While meat and fish are off the lenten menu, octopus (on account of its apparently being bloodless) is the dish of the day.

Outside shops, small children tug on their grandmother's sleeves and point to lambathas, Easter candles adorned with sweets and toys.

The equivalent of Christmas stockings, they are given to children by their godparents on Easter Sunday.

But while most of the village is socialising, a few dedicated artisans are busy labouring in backyards and the sheds of retired donkeys, adding the finishing touches to dozens of colourful aerostata, the tissue hot-air balloons, each a metre high, that are the hallmark of the festivities in this part of the Peloponnese.

Throughout the town there is a sense of waiting.

Tomorrow is Saturday, and at midnight, ''boom!'', Easter will have arrived with a vengeance.

I am happier than most to wait for the real celebrations, and not just because of the noise.

Easter Sunday is a meaty feast, and while vegetarians like myself can dodge the traditional spit-roasted lamb and goat, the sight of kokoritisi (seasoned lamb's entrails bound with intestine) turning over beds of charcoal on Sunday morning, is less easy to ignore.

But at 11pm on Saturday, who can resist joining in the flow of villagers making their way through the narrow streets, past freshly whitewashed walls topped with flickering orange-skin lanterns?

The service has already begun when my friend and I arrive at the church and join the throng gathered outside.

The varalotta-lighters are out in force and the service, broadcast through a loudspeaker, is barely audible amid the booming of fireworks and the excited squeals of children.

Suddenly, a pile of dry orange prunings just a few metres from the church, bursts into flame.

There's a flurry of beating before it's extinguished and, by then, the priest is emerging from the church to announce ''Christos Annesti!'' Christ has risen!

The crowd surges forward, everyone eager to light their own domestic candle from the priest's.

''Christos Annesti'', we call to each other as high above, like jewels glittering in the star-studded sky, the first of the aerostata track a graceful path along the valley and out towards the tranquil ocean.

By 1am, more than a hundred aerostata have been successfully launched and only a handful have crash-landed in the hills close to homes or set alight an orchard.

Though I am still on New Zealand time and would like to head for bed, I trudge my weary way with my friend to her sister-in-law's lenten-breaking family feast where, although I am excused the sharing of mayititsa, the offal soup that traditionally breaks the fast, its aroma is enough to put me off eating anything else.

As we toast with glasses of retsina, relative calm settles outside.

For the amateur pyrotechnicians, food has, for a time, taken precedence.

Tomorrow, the feasting will begin all over again.
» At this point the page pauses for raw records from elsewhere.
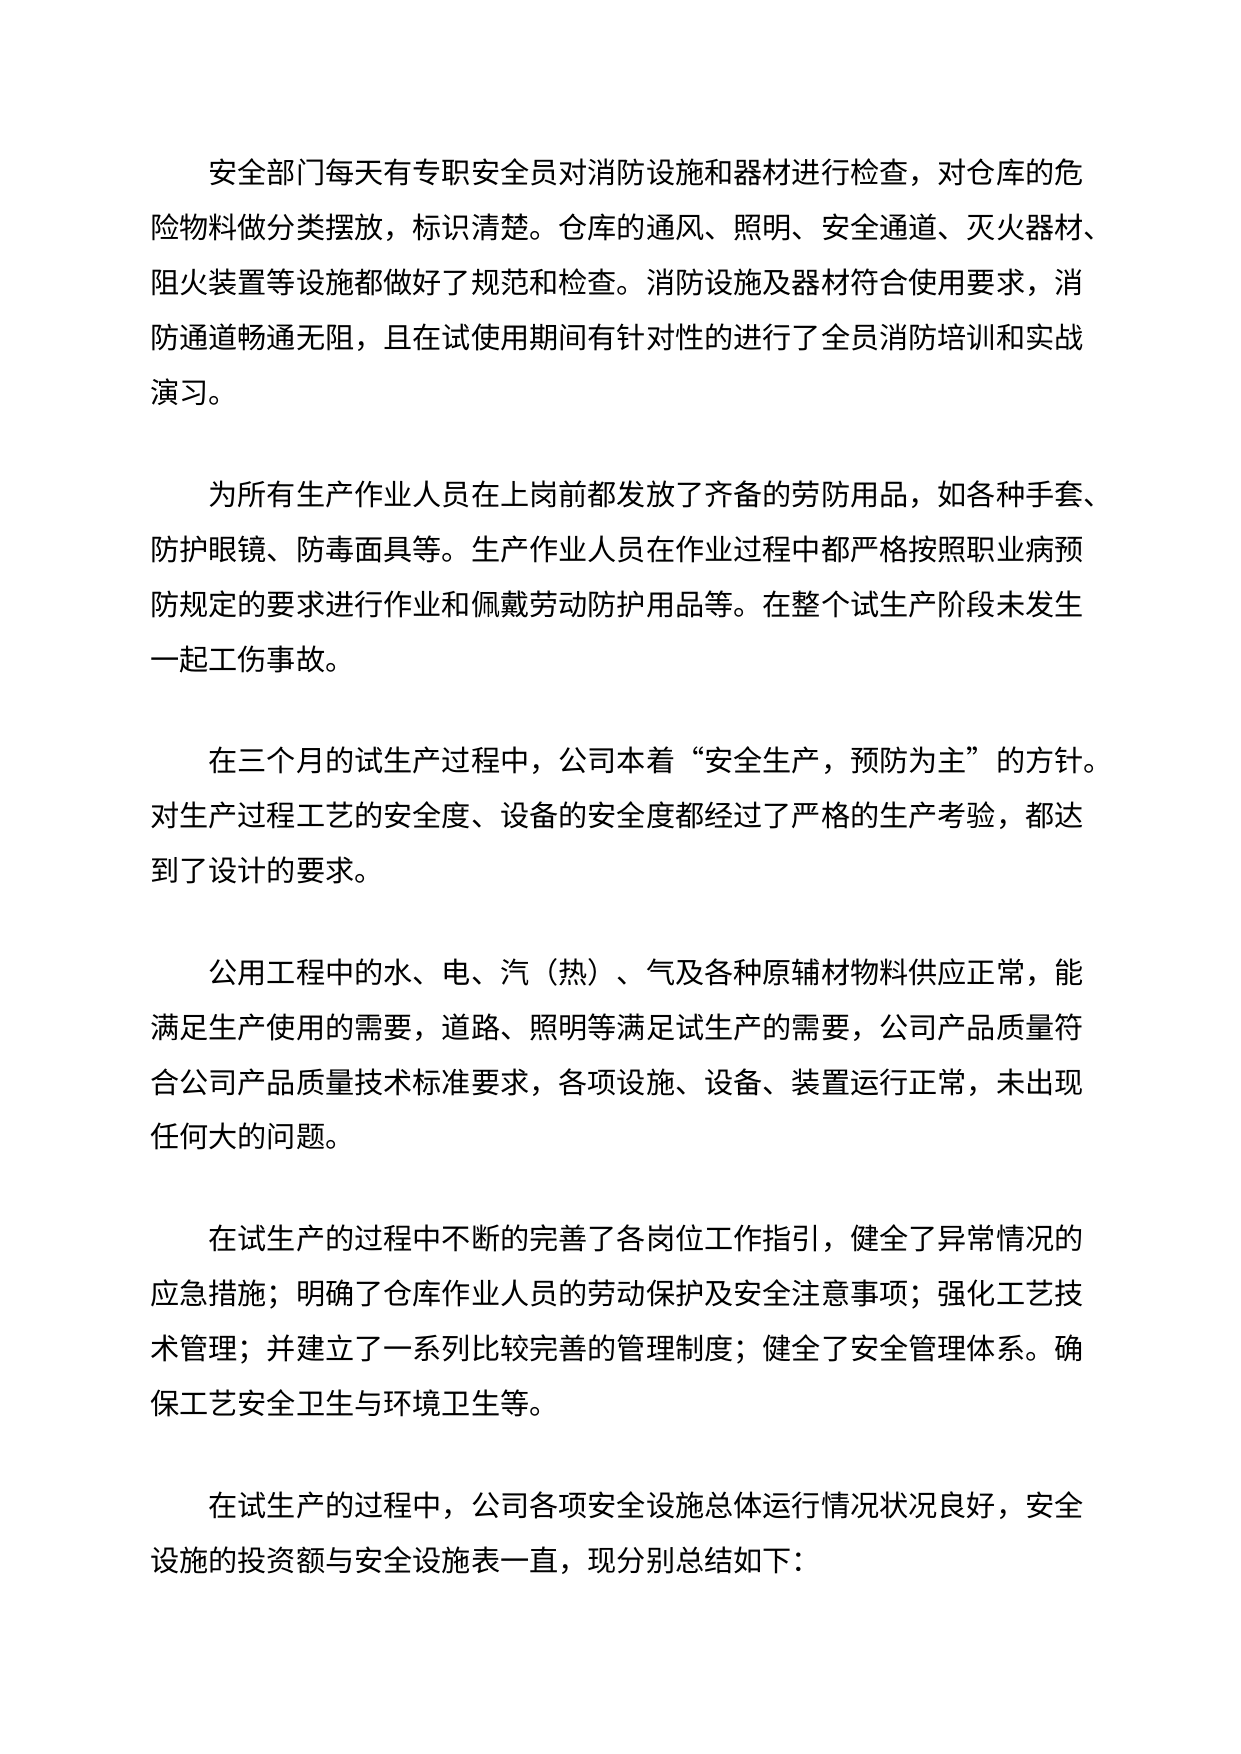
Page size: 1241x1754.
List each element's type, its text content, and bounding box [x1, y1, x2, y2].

text 在试生产的过程中不断的完善了各岗位工作指引，健全了异常情况的应急措施；明确了仓库作业人员的劳动保护及安全注意事项；强化工艺技术管理；并建立了一系列比较完善的管理制度；健全了安全管理体系。确保工艺安全卫生与环境卫生等。 [150, 1216, 1090, 1423]
text 为所有生产作业人员在上岗前都发放了齐备的劳防用品，如各种手套、防护眼镜、防毒面具等。生产作业人员在作业过程中都严格按照职业病预防规定的要求进行作业和佩戴劳动防护用品等。在整个试生产阶段未发生一起工伤事故。 [150, 471, 1090, 678]
text 公用工程中的水、电、汽（热）、气及各种原辅材物料供应正常，能满足生产使用的需要，道路、照明等满足试生产的需要，公司产品质量符合公司产品质量技术标准要求，各项设施、设备、装置运行正常，未出现任何大的问题。 [150, 949, 1090, 1156]
text 在三个月的试生产过程中，公司本着“安全生产，预防为主”的方针。对生产过程工艺的安全度、设备的安全度都经过了严格的生产考验，都达到了设计的要求。 [150, 738, 1090, 890]
text 安全部门每天有专职安全员对消防设施和器材进行检查，对仓库的危险物料做分类摆放，标识清楚。仓库的通风、照明、安全通道、灭火器材、阻火装置等设施都做好了规范和检查。消防设施及器材符合使用要求，消防通道畅通无阻，且在试使用期间有针对性的进行了全员消防培训和实战演习。 [150, 150, 1090, 412]
text 在试生产的过程中，公司各项安全设施总体运行情况状况良好，安全设施的投资额与安全设施表一直，现分别总结如下： [150, 1482, 1090, 1579]
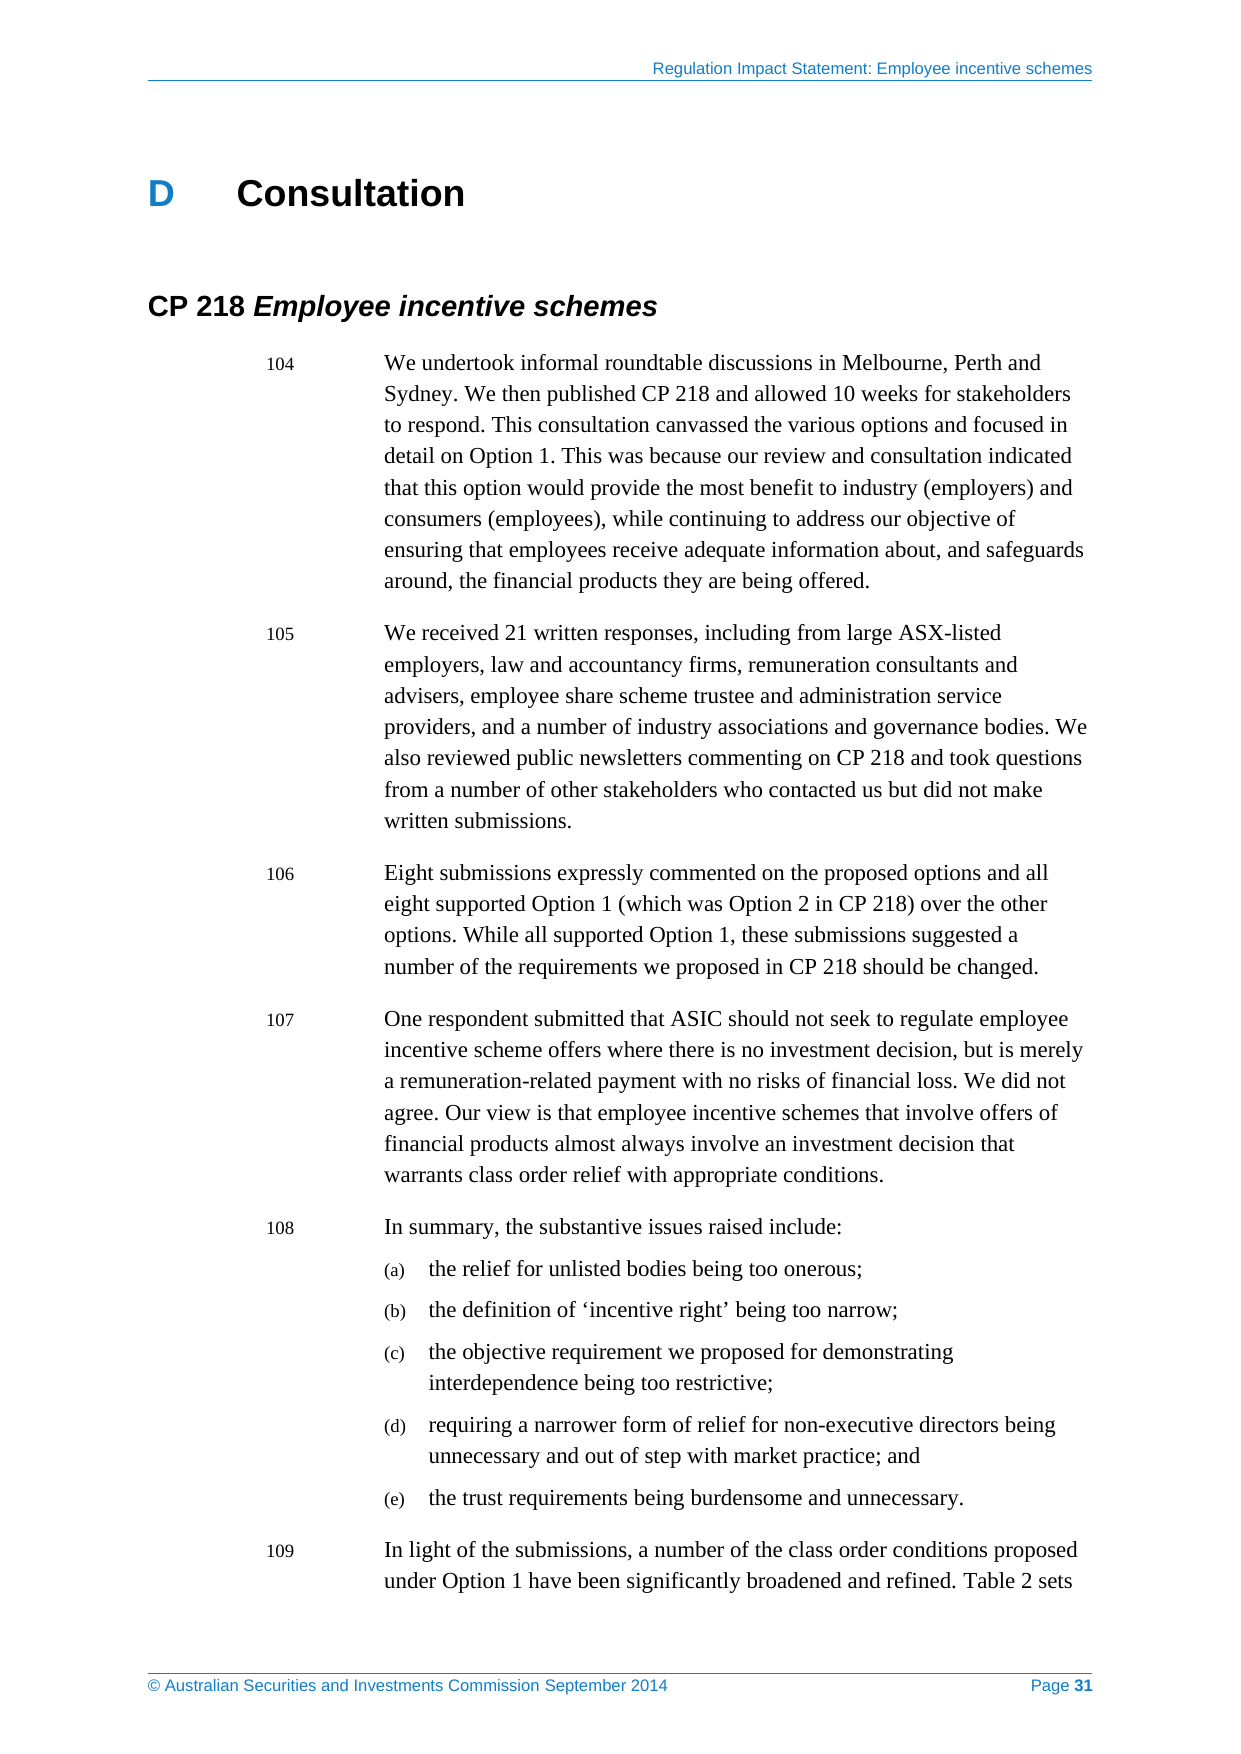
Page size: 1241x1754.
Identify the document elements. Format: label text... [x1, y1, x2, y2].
From the public picnic in the square, sponsored by the mayor, to the dancing and handing out of hundreds of deiplas (deep-fried honey and cinnamon-glazed pastries), Easter will have been well and truly welcomed in.

And as if things couldn't get any better, just as my friend and I are about to leave the midnight party, news arrives that the fireworks terrorists carted off to Tripoli have been released in time to join their families for Sunday dinner.

In a Greek village, Easter doesn't get any better than this!

Diana Noonan is a South Otago-based writer.

 

 


If you go

When to go: Easter in Orthodox Greece usually (but not always) arrives a few days to a few weeks later than our own celebrations. Check on the internet for dates before making bookings.

Where to go: Easter is the most important celebration in the Greek calendar. While feasting, elaborate church services, and traditional dancing in national dress can be seen everywhere in the country. Leonidion in the southeast of the Peloponnesus offers the most spectacular festivities, and many opportunities to join in with public celebrations.

How to get there: If arriving in Athens, trains for Korinthos leave directly from the airport (a journey of about one and a-half hours). From Korinthos hire a car (ask for it to be delivered to the train station) or catch a local bus to Leonidion (about a three-hour journey). Check timetables as public transport services vary at holiday times.